Yes. People who sometimes translate into voters. You remember them right? Well, according to Second Life, right now as I write this there are a total 2,673,317 residents (accounts), 855,063 who logged in at least once in the past 60 days, and 20,507 online right now. There were over 122 million votes cast in the 2004 election and President Bush won it 62 million to 59 million. Can you see the problem math majors? Not enough volume, plus those Second Life numbers are worldwide and not US specific.
Second Life can not bridge real world via virtual meetings. Would you rather shake a candidate's hand in real life or have a screen shot next to their Avatar? How about a speech - in person or via a conference call? To me that is the difference between seeing Bruce Springsteen live in the pit or listening to scratchy bootlegs that a friend burned for you on a dirty disc. You know why Second Life avatars are easier to approach? Because they are NOT REAL PEOPLE.
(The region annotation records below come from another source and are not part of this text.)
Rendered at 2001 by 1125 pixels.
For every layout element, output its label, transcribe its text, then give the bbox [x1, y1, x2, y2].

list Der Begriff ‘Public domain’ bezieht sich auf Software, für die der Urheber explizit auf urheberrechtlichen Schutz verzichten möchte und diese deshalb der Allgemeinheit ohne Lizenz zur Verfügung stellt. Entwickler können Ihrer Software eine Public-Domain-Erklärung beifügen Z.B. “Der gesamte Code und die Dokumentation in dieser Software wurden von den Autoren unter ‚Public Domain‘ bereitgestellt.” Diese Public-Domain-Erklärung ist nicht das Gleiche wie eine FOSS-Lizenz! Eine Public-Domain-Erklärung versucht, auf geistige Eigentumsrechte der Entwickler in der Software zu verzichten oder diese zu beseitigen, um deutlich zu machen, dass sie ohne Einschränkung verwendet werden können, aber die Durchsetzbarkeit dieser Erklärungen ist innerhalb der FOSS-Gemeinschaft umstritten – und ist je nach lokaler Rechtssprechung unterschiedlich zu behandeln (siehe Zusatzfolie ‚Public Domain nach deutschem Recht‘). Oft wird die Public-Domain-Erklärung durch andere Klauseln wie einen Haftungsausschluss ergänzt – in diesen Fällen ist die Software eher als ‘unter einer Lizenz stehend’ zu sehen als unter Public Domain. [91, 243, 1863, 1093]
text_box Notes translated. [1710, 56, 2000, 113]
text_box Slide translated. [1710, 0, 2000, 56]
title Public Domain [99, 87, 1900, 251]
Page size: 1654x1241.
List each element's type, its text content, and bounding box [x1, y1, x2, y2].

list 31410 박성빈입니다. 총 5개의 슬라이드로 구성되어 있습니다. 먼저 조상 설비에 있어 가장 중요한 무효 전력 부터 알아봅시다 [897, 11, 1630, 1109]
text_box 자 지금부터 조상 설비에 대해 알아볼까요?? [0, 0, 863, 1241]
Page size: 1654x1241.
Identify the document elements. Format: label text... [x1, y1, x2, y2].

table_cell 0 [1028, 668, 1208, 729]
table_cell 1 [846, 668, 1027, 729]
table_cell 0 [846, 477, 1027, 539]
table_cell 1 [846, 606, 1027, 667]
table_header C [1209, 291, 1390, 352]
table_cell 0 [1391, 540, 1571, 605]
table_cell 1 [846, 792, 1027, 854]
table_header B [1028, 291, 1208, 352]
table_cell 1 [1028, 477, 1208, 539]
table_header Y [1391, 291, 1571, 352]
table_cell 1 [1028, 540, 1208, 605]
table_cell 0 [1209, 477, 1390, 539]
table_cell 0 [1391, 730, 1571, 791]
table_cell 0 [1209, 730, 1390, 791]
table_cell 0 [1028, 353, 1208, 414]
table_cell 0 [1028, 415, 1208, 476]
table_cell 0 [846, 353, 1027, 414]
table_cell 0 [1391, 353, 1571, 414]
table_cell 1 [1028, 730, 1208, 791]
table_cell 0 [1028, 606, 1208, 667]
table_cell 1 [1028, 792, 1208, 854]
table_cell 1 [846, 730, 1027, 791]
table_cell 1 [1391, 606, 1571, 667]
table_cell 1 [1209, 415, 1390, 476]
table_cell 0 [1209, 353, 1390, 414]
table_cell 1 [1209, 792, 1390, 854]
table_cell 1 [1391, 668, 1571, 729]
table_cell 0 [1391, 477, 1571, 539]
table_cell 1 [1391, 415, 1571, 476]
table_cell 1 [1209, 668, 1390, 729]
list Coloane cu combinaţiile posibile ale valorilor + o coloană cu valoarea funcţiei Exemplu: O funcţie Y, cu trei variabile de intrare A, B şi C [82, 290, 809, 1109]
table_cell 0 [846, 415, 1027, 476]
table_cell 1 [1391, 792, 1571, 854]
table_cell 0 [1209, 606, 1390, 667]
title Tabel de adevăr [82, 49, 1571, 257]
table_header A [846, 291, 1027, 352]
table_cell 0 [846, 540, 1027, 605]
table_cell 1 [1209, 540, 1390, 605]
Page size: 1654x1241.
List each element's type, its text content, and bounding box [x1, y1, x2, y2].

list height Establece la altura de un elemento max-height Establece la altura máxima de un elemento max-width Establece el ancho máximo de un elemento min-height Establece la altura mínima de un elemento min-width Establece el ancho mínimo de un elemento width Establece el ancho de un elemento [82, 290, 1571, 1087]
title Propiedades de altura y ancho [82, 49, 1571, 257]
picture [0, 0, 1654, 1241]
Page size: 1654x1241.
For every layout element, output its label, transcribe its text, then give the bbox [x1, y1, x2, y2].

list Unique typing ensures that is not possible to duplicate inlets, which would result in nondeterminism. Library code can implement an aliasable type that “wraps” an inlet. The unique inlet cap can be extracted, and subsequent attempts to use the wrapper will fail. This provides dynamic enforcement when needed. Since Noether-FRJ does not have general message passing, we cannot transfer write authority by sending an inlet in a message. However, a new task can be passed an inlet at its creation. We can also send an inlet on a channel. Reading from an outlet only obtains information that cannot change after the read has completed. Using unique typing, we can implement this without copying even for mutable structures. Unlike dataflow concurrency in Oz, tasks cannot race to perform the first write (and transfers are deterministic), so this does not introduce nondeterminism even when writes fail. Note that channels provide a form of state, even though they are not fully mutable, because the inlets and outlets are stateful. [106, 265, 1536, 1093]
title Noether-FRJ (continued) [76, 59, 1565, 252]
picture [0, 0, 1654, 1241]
Now, if you think this post is meant to put down Second Life or Nancy's white paper, it is not. I'm just trying to put it into perspective for 2007/2008. There are many things you can use Second Life for, but until the masses join in, it is just a playground for the young, techie audience. Don't believe me, try asking people outside of this demographic if they a) have heard of Second Life b) if they even visited their website. Then let me know what you think because these people will be voting in 1-2 years.
2008 will be won using online advertising and micro-targeting strategies. Campaigns will get a lot more out of streaming commercials, pre-roll video, and targeted buys online then they will with Second Life. The masses are moving that way now for news and information and continued adoption of broadband will only fuel that fire. For now, Second Life in the political world should be something to experiment with if you can squeeze out some time. While your competitors spend a lot of time wandering around looking for voters waiting for their screen to rez, you'll be busy winning an election because you pushed 10% of your offline advertising budget online.
BTW - sorry about the infrequent posts. I've been in DC for meetings with Connell Donatelli, but will be back home tomorrow.